The entries are to be printed again word for word, but no picture may appear.

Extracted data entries

* * * * *

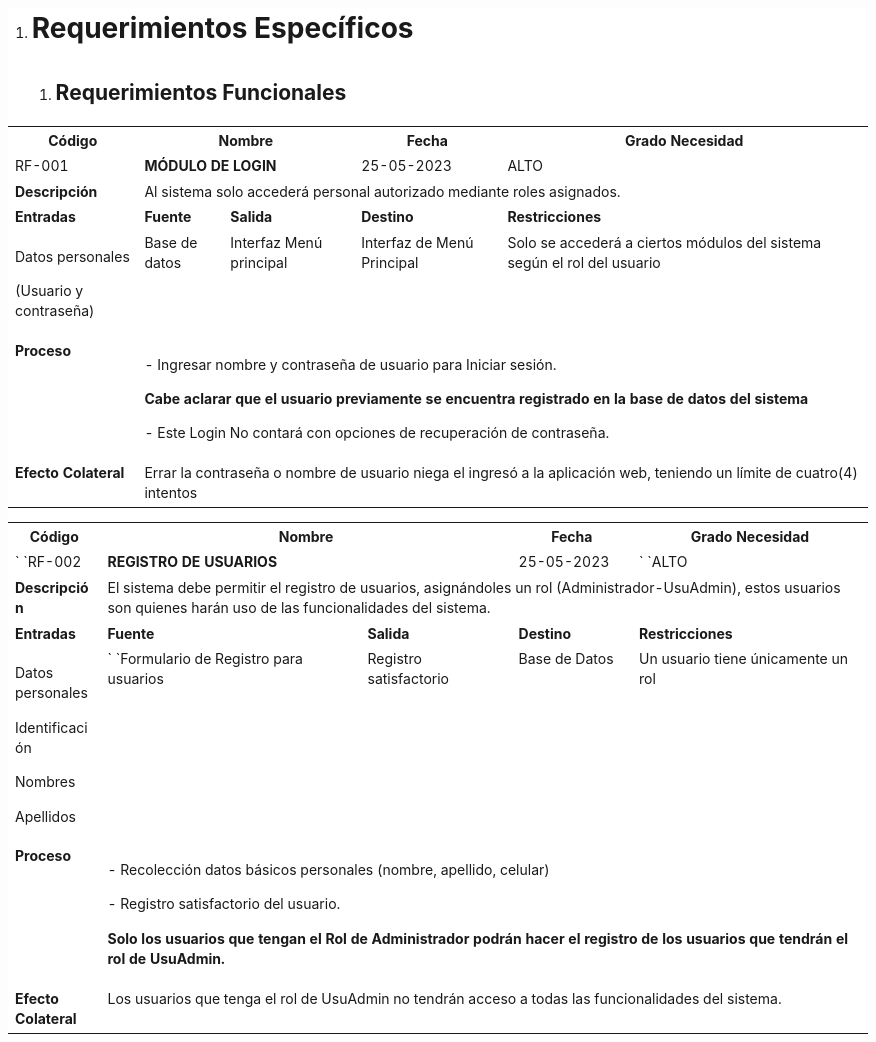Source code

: 
1. # <a name="_2s8eyo1"></a><a name="_toc12939829"></a>**Requerimientos Específicos** 
   1. ## <a name="_toc12939830"></a>**Requerimientos Funcionales**


<table><tr><th colspan="1"><b>Código</b></th><th colspan="2"><b>Nombre</b></th><th colspan="1"><b>Fecha</b></th><th colspan="1"><b>Grado Necesidad</b></th></tr>
<tr><td colspan="1" rowspan="2">RF-001</td><td colspan="2" rowspan="2"><b>MÓDULO DE LOGIN</b></td><td colspan="1" rowspan="2">25-05-2023</td><td colspan="1" rowspan="2">ALTO</td></tr>
<tr></tr>
<tr><td colspan="1"><b>Descripción</b></td><td colspan="4">Al sistema solo accederá personal autorizado mediante roles asignados.</td></tr>
<tr><td colspan="1"><b>Entradas</b></td><td colspan="1"><b>Fuente</b></td><td colspan="1"><b>Salida</b></td><td colspan="1"><b>Destino</b></td><td colspan="1"><b>Restricciones</b></td></tr>
<tr><td colspan="1" rowspan="2"><p>Datos personales</p><p>(Usuario y  contraseña)</p></td><td colspan="1" rowspan="2">Base de datos</td><td colspan="1" rowspan="2">Interfaz Menú principal</td><td colspan="1" rowspan="2">Interfaz de Menú Principal</td><td colspan="1" rowspan="2">Solo se accederá a ciertos módulos del sistema según el rol del usuario</td></tr>
<tr></tr>
<tr><td colspan="1" rowspan="2"><b>Proceso</b></td><td colspan="4" rowspan="2"><p>- Ingresar nombre y contraseña de usuario para Iniciar sesión.</p><p><b>Cabe aclarar que el usuario previamente se encuentra registrado en la base de datos del sistema</b></p><p>- Este Login No contará con opciones de recuperación de contraseña.</p></td></tr>
<tr></tr>
<tr><td colspan="1"><b>Efecto Colateral</b></td><td colspan="4">Errar la contraseña o nombre de usuario niega el ingresó a la aplicación web, teniendo un límite de cuatro(4) intentos </td></tr>
</table>





<table><tr><th colspan="1"><b>Código</b></th><th colspan="2"><b>Nombre</b></th><th colspan="1"><b>Fecha</b></th><th colspan="1"><b>Grado Necesidad</b></th></tr>
<tr><td colspan="1" rowspan="2">` `RF-002</td><td colspan="2" rowspan="2"><b>REGISTRO DE USUARIOS</b></td><td colspan="1" rowspan="2">25-05-2023 </td><td colspan="1" rowspan="2">` `ALTO</td></tr>
<tr></tr>
<tr><td colspan="1"><b>Descripción</b></td><td colspan="4">El sistema debe permitir el registro de usuarios, asignándoles un rol (Administrador-UsuAdmin), estos usuarios son quienes harán uso de las funcionalidades del sistema.</td></tr>
<tr><td colspan="1"><b>Entradas</b></td><td colspan="1"><b>Fuente</b></td><td colspan="1"><b>Salida</b></td><td colspan="1"><b>Destino</b></td><td colspan="1"><b>Restricciones</b></td></tr>
<tr><td colspan="1" rowspan="2"><p>Datos personales</p><p>Identificación</p><p>Nombres </p><p>Apellidos</p></td><td colspan="1" rowspan="2">` `Formulario de Registro para usuarios</td><td colspan="1" rowspan="2">Registro satisfactorio</td><td colspan="1" rowspan="2">Base de Datos   </td><td colspan="1" rowspan="2">Un usuario tiene únicamente un rol</td></tr>
<tr></tr>
<tr><td colspan="1" rowspan="2"><b>Proceso</b></td><td colspan="4" rowspan="2"><p>- Recolección datos básicos personales (nombre, apellido, celular)</p><p>- Registro satisfactorio del usuario.</p><p><b>Solo los usuarios que tengan el Rol de Administrador podrán hacer el registro de los usuarios que tendrán el rol de UsuAdmin.</b></p></td></tr>
<tr></tr>
<tr><td colspan="1"><b>Efecto Colateral</b></td><td colspan="4">Los usuarios que tenga el rol de UsuAdmin no tendrán acceso a todas las funcionalidades del sistema.</td></tr>
</table>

* * * * *

> [Task result]
Source code

: 
1. # <a name="_2s8eyo1"></a><a name="_toc12939829"></a>**Requerimientos Específicos** 
   1. ## <a name="_toc12939830"></a>**Requerimientos Funcionales**


<table><tr><th colspan="1"><b>Código</b></th><th colspan="2"><b>Nombre</b></th><th colspan="1"><b>Fecha</b></th><th colspan="1"><b>Grado Necesidad</b></th></tr>
<tr><td colspan="1" rowspan="2">RF-001</td><td colspan="2" rowspan="2"><b>MÓDULO DE LOGIN</b></td><td colspan="1" rowspan="2">25-05-2023</td><td colspan="1" rowspan="2">ALTO</td></tr>
<tr></tr>
<tr><td colspan="1"><b>Descripción</b></td><td colspan="4">Al sistema solo accederá personal autorizado mediante roles asignados.</td></tr>
<tr><td colspan="1"><b>Entradas</b></td><td colspan="1"><b>Fuente</b></td><td colspan="1"><b>Salida</b></td><td colspan="1"><b>Destino</b></td><td colspan="1"><b>Restricciones</b></td></tr>
<tr><td colspan="1" rowspan="2"><p>Datos personales</p><p>(Usuario y  contraseña)</p></td><td colspan="1" rowspan="2">Base de datos</td><td colspan="1" rowspan="2">Interfaz Menú principal</td><td colspan="1" rowspan="2">Interfaz de Menú Principal</td><td colspan="1" rowspan="2">Solo se accederá a ciertos módulos del sistema según el rol del usuario</td></tr>
<tr></tr>
<tr><td colspan="1" rowspan="2"><b>Proceso</b></td><td colspan="4" rowspan="2"><p>- Ingresar nombre y contraseña de usuario para Iniciar sesión.</p><p><b>Cabe aclarar que el usuario previamente se encuentra registrado en la base de datos del sistema</b></p><p>- Este Login No contará con opciones de recuperación de contraseña.</p></td></tr>
<tr></tr>
<tr><td colspan="1"><b>Efecto Colateral</b></td><td colspan="4">Errar la contraseña o nombre de usuario niega el ingresó a la aplicación web, teniendo un límite de cuatro(4) intentos </td></tr>
</table>





<table><tr><th colspan="1"><b>Código</b></th><th colspan="2"><b>Nombre</b></th><th colspan="1"><b>Fecha</b></th><th colspan="1"><b>Grado Necesidad</b></th></tr>
<tr><td colspan="1" rowspan="2">` `RF-002</td><td colspan="2" rowspan="2"><b>REGISTRO DE USUARIOS</b></td><td colspan="1" rowspan="2">25-05-2023 </td><td colspan="1" rowspan="2">` `ALTO</td></tr>
<tr></tr>
<tr><td colspan="1"><b>Descripción</b></td><td colspan="4">El sistema debe permitir el registro de usuarios, asignándoles un rol (Administrador-UsuAdmin), estos usuarios son quienes harán uso de las funcionalidades del sistema.</td></tr>
<tr><td colspan="1"><b>Entradas</b></td><td colspan="1"><b>Fuente</b></td><td colspan="1"><b>Salida</b></td><td colspan="1"><b>Destino</b></td><td colspan="1"><b>Restricciones</b></td></tr>
<tr><td colspan="1" rowspan="2"><p>Datos personales</p><p>Identificación</p><p>Nombres </p><p>Apellidos</p></td><td colspan="1" rowspan="2">` `Formulario de Registro para usuarios</td><td colspan="1" rowspan="2">Registro satisfactorio</td><td colspan="1" rowspan="2">Base de Datos   </td><td colspan="1" rowspan="2">Un usuario tiene únicamente un rol</td></tr>
<tr></tr>
<tr><td colspan="1" rowspan="2"><b>Proceso</b></td><td colspan="4" rowspan="2"><p>- Recolección datos básicos personales (nombre, apellido, celular)</p><p>- Registro satisfactorio del usuario.</p><p><b>Solo los usuarios que tengan el Rol de Administrador podrán hacer el registro de los usuarios que tendrán el rol de UsuAdmin.</b></p></td></tr>
<tr></tr>
<tr><td colspan="1"><b>Efecto Colateral</b></td><td colspan="4">Los usuarios que tenga el rol de UsuAdmin no tendrán acceso a todas las funcionalidades del sistema.</td></tr>
</table>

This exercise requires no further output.